(Data entries)

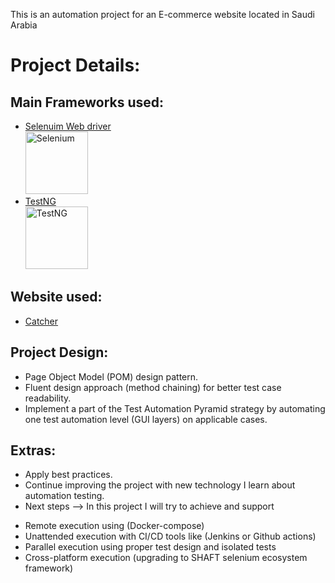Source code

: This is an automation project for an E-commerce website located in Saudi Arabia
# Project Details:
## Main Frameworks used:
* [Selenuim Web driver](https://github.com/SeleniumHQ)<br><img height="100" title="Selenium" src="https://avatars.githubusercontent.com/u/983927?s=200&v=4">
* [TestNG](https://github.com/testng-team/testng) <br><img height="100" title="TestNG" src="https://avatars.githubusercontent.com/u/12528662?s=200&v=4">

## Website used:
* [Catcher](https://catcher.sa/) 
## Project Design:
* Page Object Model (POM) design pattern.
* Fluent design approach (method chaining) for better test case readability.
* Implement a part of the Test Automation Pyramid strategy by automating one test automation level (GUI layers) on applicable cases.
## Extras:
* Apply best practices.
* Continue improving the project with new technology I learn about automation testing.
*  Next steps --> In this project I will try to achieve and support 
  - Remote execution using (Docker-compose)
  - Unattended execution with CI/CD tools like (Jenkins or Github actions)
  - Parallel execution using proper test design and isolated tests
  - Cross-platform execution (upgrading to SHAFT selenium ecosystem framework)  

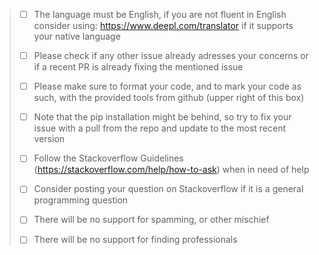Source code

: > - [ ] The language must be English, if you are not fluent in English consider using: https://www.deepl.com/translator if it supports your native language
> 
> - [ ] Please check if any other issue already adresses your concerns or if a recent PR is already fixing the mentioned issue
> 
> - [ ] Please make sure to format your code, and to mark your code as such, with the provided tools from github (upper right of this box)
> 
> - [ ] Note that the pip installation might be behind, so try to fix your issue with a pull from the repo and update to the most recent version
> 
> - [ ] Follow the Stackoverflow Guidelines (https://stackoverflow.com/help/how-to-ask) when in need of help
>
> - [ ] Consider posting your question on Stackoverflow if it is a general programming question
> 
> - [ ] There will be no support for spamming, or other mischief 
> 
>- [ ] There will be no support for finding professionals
--
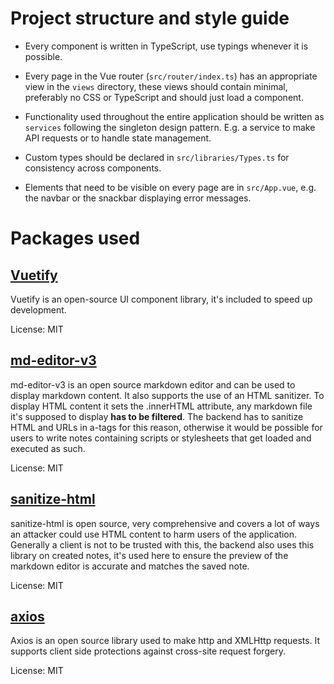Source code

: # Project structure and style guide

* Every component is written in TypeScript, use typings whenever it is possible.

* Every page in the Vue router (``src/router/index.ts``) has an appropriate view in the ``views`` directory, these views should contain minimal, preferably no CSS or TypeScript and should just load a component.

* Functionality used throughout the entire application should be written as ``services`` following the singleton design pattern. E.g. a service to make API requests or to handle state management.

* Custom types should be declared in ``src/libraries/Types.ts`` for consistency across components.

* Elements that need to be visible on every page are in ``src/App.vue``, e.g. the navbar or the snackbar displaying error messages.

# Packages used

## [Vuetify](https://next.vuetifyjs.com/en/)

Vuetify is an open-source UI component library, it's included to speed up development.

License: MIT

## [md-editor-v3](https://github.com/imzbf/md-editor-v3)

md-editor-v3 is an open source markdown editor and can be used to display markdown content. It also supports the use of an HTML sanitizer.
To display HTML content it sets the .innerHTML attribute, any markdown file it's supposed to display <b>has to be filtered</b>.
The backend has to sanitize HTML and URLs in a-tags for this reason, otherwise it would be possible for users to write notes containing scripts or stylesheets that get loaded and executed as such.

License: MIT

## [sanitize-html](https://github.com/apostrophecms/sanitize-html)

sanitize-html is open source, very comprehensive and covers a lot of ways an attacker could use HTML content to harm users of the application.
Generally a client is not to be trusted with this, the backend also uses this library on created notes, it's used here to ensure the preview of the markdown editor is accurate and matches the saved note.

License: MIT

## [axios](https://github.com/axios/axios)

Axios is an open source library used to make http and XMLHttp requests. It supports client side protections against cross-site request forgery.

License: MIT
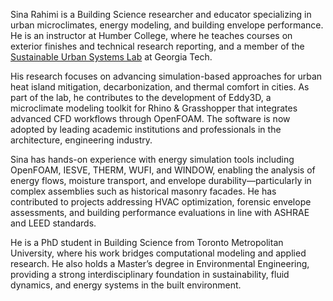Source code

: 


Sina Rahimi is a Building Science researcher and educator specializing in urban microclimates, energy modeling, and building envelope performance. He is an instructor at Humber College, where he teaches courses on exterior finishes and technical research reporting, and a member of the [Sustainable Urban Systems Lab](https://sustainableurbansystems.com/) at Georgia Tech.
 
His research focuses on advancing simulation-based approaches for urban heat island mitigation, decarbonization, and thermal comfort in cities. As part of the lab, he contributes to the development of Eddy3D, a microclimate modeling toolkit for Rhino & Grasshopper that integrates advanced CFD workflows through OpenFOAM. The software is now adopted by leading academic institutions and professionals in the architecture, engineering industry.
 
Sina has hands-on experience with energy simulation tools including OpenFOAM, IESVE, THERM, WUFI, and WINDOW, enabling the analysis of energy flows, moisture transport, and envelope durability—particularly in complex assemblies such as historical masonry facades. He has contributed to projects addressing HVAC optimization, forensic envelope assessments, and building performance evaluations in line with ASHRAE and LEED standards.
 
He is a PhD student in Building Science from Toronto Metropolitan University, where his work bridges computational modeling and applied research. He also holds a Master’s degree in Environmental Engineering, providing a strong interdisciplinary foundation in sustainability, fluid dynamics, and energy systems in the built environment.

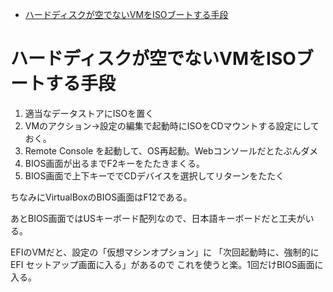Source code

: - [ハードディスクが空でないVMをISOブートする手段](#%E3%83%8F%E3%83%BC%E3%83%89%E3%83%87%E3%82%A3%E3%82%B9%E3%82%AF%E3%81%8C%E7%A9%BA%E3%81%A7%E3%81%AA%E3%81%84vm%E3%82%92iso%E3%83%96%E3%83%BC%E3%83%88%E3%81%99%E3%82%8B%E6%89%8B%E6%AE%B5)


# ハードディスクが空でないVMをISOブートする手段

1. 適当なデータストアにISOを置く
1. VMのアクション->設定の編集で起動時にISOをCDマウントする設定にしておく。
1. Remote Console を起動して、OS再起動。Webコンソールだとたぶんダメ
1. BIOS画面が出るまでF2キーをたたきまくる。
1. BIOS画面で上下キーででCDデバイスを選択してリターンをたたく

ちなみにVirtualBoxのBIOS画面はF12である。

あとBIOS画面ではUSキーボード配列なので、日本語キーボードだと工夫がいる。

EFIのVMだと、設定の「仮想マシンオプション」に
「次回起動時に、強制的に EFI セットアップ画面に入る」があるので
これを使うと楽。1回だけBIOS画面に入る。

*Problem statement*
Check each line of the data above for the string "using", and copy the ones that have it.

*The answer*
  - Remote execution using (Docker-compose)
  - Parallel execution using proper test design and isolated tests
: > - [ ] The language must be English, if you are not fluent in English consider using: https://www.deepl.com/translator if it supports your native language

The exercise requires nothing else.